The Fairfax County NAACP says Davis is ignoring law enforcement experts and the community working group appointed by the Board of Supervisors to study what they describe as a crisis.

Even so, at Tuesday’s presentation, Davis indicated otherwise.

"In the spring of 2022, the FCPD partnered with the Police Executive Research Forum or in response to recent officer-involved shootings. Around the same time, FCPD leadership was requested to assist with the Police Matrix Working Group’s efforts to condense a public safety matrix created through the Safety and Security Chairman’s office," Davis said. "We are extremely appreciative of the work of both groups and their recommendations toward existing FCPD practices, policies and training." 

Davis says the department is seeking to further reinforce the critical decision-making model throughout the department, emphasize mental health calls for service, plus all members and specialized units are now equipped with body-worn cameras and required to utilize them and more.


"The Fairfax County Police Department (FCPD) regularly evaluates and enhances all trainings, policies, and practices of the department. We partner with organizations like PERF and other leading industry research institutes to assist us in maintaining the FCPD as a premiere law enforcement agency in this country. Our policies set the standards and expectations for all our officers’ actions and help guide the department’s training curriculum. Since receiving the recommendations from PERF in early May, we have already adopted numerous innovative and forward-thinking practices that align with their suggestions.   

Chief Davis has overseen the creation and implementation of our Co-responder program.
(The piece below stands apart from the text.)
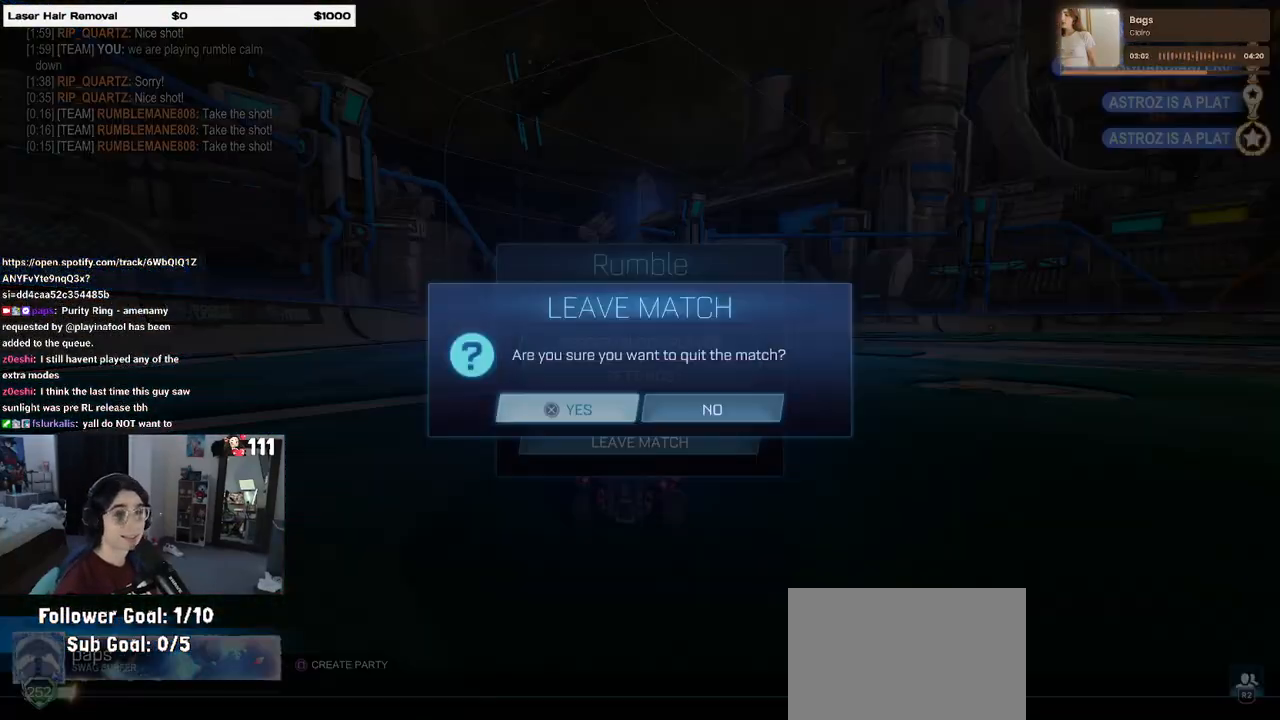
{"buttons": [], "left_stick": "center", "right_stick": "center", "events": [[50, "DPAD_LEFT", "up"], [50, "R2", "up"], [117, "CROSS", "down"], [200, "CROSS", "up"]]}
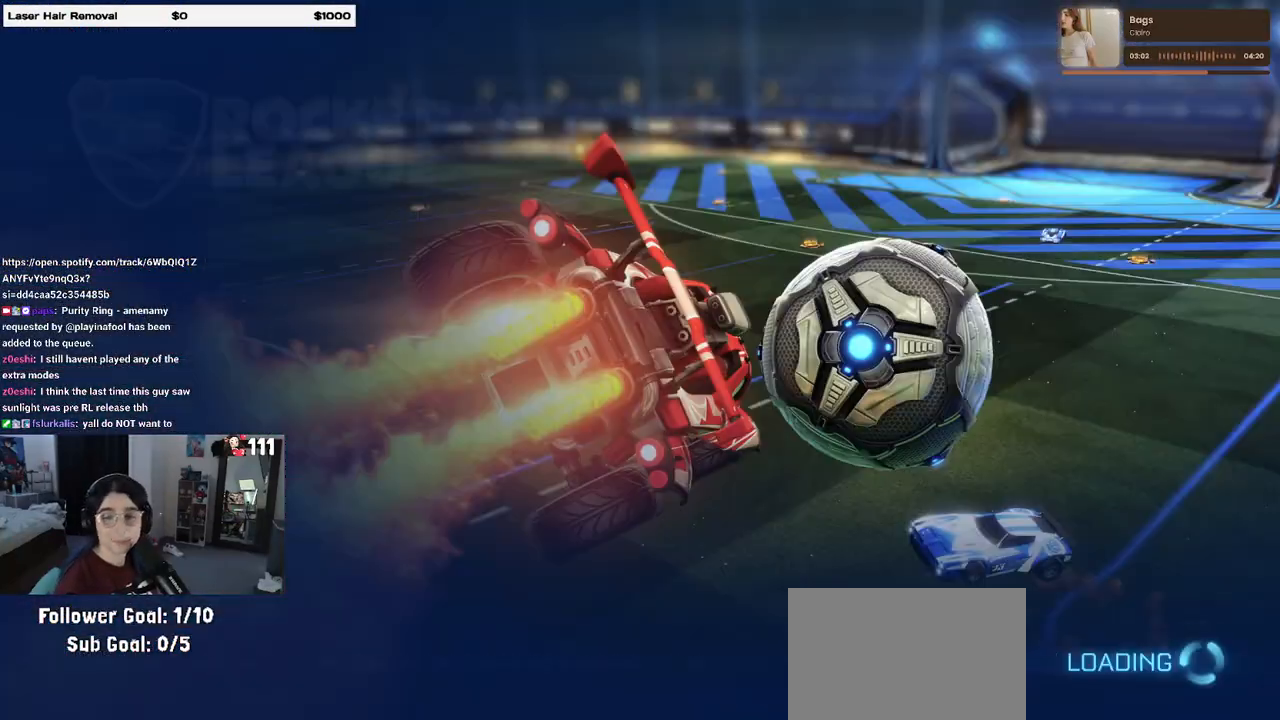
{"buttons": [], "left_stick": "center", "right_stick": "center", "events": []}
Our co-responder program pairs with our Crisis Intervention Team (CIT), a team of highly trained police officers who have the knowledge and skills to appropriately manage interactions with individuals experiencing a mental health crisis. FCPD prioritizes this training, which has resulted in the department having more CIT trained officers than the majority of law enforcement agencies. Additionally, all FCPD officers have completed Integrating Communications Assessment and Tactics (ICAT) training.  

FCPD implemented a foot pursuit policy prior to the 2023 PERF report within General Order 203: Prisoner Care and Custody. We take pride in being one of the few police departments in the nation to have a foot pursuit policy. This policy effectively captures data, which plays a crucial role in enhancing our training methods and improving the way we take criminals into custody. 

 The FCPD has engaged in ongoing mutually respective dialogue and cooperation with both the Civilian Review Panel (CRP) and Independent Police Auditor since the creation of these two entities.There has only been one published disagreement with the FCPD and CRP in its approximately 6-year existence which was worked through and resolved in accordance with the CRP’s bylaws and FCPD’s obligations to work collaboratively with the CRP. This speaks to our commitment to work in alignment with our community groups and demonstrates the effectiveness of our partnership.  

Fairfax County Police Department is also proud to be a part of nationally renowned law enforcement accreditation agencies, such as CALEA, which helps ensure we are supporting continuous improvement and fostering the pursuit of professional excellence as a law enforcement agency. CALEA accreditation ensures the FCPD can be benchmarked favorably relative to the largest law enforcement agencies in the United States located in comparable urban settings. The department also achieved reaccreditation through the Virginia Law Enforcement Professional Standards Commission (VLEPSC) in September of 2018."